### Source extract:
"""

#pragma once

#include <stddef.h>

#ifdef __cplusplus

extern "C" {

#endif

// emmalloc: A lightweight web-friendly memory allocator suitable for very small applications.

// Enable the usage of emmalloc by passing the linker flag -sMALLOC=emmalloc to the application.

// A debug function that dumps the whole structure of malloc internal memory blocks to console.

// *extremely slow*, use for debugging allocation test cases.

void emmalloc_dump_memory_regions(void);

// Allocates size bytes with the given pow-2 alignment. If the WebAssembly memory runs out of

// free bytes, this function will abort execution, or if building with -sABORTING_MALLOC=0,

// return a null pointer.

void *memalign(size_t alignment, size_t size);

void *emmalloc_memalign(size_t alignment, size_t size);

void *aligned_alloc(size_t alignment, size_t size);

// Allocates size bytes with default alignment (8 bytes). Like above, either aborts or returns

// null on OOM.

void *malloc(size_t size);

void *emmalloc_malloc(size_t size);

// Returns the number of bytes that are actually allocated to the given pointer ptr.

// E.g. due to alignment or size requirements, the actual size of the allocation can be

// larger than what was requested. It is ok to pass a null pointer to these functions, in which

// case 0 will be returned.

size_t malloc_usable_size(void *ptr);

size_t emmalloc_usable_size(void *ptr);

// Frees a memory pointer allocated with any of the memory allocation functions declared

// in this file, e.g.

// (emmalloc_)memalign, (emmalloc_)malloc, (emmalloc_)calloc, aligned_alloc,

// (emmalloc_)realloc, emmalloc_realloc_try, emmalloc_realloc_uninitialized, (emmalloc_)aligned_realloc

// It is ok to pass null in ptr, which will be a no-op.

void free(void *ptr);

void emmalloc_free(void *ptr);

// Performs a reallocation of the given memory pointer to a new size. If the memory region

// pointed by ptr cannot be resized in place, a new memory region will be allocated, old

// memory copied over, and the old memory area freed. The pointer ptr must have been

// allocated with one of the emmalloc memory allocation functions (malloc, memalign, ...).

"""

### To do:
• A. According to the emmalloc header, why can malloc_usable_size return more bytes than were requested for a pointer? Answer in one to three sentences.
• B. Supply what comes next in the emmalloc header, picking up after its last comment line.
The rows come from a source separate from the emmalloc header.

### Dataset records:

"""

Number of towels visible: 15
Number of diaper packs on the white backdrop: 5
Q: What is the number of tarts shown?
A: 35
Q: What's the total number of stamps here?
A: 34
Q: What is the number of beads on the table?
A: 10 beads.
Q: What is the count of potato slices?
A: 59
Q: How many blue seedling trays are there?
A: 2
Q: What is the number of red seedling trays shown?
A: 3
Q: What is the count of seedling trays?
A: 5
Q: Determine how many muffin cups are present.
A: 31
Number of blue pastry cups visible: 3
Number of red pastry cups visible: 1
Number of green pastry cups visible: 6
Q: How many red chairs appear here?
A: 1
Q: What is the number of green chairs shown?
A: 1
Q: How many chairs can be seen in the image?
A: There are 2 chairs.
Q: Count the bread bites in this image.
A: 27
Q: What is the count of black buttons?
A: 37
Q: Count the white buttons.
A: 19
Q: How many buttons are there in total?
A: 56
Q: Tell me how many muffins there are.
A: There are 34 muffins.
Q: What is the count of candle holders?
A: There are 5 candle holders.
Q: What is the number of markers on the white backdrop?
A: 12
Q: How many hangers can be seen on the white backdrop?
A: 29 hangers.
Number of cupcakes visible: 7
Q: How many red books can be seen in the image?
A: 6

"""

### Set of answers:
• A. Alignment or size requirements can make an allocation larger than the requested size. Because malloc_usable_size reports the number of bytes actually allocated to the pointer, its result can exceed the request.

• B.
// If called with size == 0, the pointer ptr is freed, and a null pointer is returned.

// If called with null ptr, a new pointer is allocated.

// If there is not enough memory, the old memory block is not freed and null pointer is

// returned.

void *realloc(void *ptr, size_t size);

void *emmalloc_realloc(void *ptr, size_t size);

// emmalloc_realloc_try() is like realloc(), but only attempts to try to resize the existing

// memory area. If resizing the existing memory area fails, then realloc_try() will return 0

// (the original memory block is not freed or modified). If resizing succeeds, previous

// memory contents will be valid up to min(old length, new length) bytes.

// If a null pointer is passed, no allocation is attempted but the function will return 0.

// If zero size is passed, the function will behave like free().

void *emmalloc_realloc_try(void *ptr, size_t size);

// emmalloc_realloc_uninitialized() is like realloc(), but old memory contents

// will be undefined after reallocation. (old memory is not preserved in any case)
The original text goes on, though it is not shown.